__Directions for this task__. Scan the entries below for the word "format" and copy every line in which it occurs.

Pictures with circuit source files
--

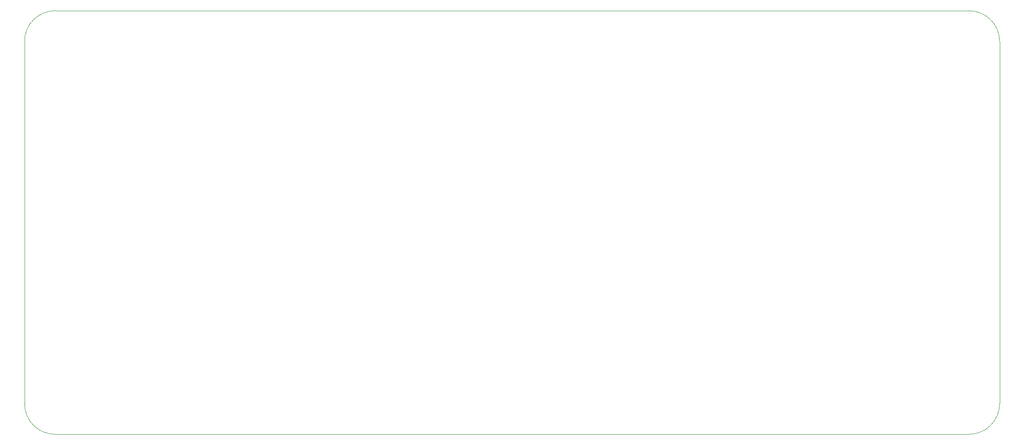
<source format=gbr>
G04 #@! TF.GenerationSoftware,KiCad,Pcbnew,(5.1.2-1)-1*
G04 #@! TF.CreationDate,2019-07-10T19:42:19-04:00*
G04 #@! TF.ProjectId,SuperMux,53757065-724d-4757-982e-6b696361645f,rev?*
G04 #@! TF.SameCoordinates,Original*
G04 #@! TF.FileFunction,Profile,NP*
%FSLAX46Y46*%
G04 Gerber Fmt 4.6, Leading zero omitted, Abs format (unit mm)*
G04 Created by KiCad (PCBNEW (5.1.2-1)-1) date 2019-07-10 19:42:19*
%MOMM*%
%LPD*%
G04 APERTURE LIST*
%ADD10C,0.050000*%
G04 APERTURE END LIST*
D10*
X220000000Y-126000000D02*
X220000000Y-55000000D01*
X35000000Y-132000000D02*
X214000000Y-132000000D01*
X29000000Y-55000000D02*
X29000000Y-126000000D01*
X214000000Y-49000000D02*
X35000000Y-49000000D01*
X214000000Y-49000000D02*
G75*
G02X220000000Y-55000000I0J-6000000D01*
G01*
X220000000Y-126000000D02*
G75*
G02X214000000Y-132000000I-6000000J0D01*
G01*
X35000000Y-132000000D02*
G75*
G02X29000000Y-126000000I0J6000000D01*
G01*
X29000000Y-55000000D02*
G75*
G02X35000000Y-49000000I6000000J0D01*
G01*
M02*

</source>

--

__Solution for this problem__.
<source format=gbr>
G04 Gerber Fmt 4.6, Leading zero omitted, Abs format (unit mm)*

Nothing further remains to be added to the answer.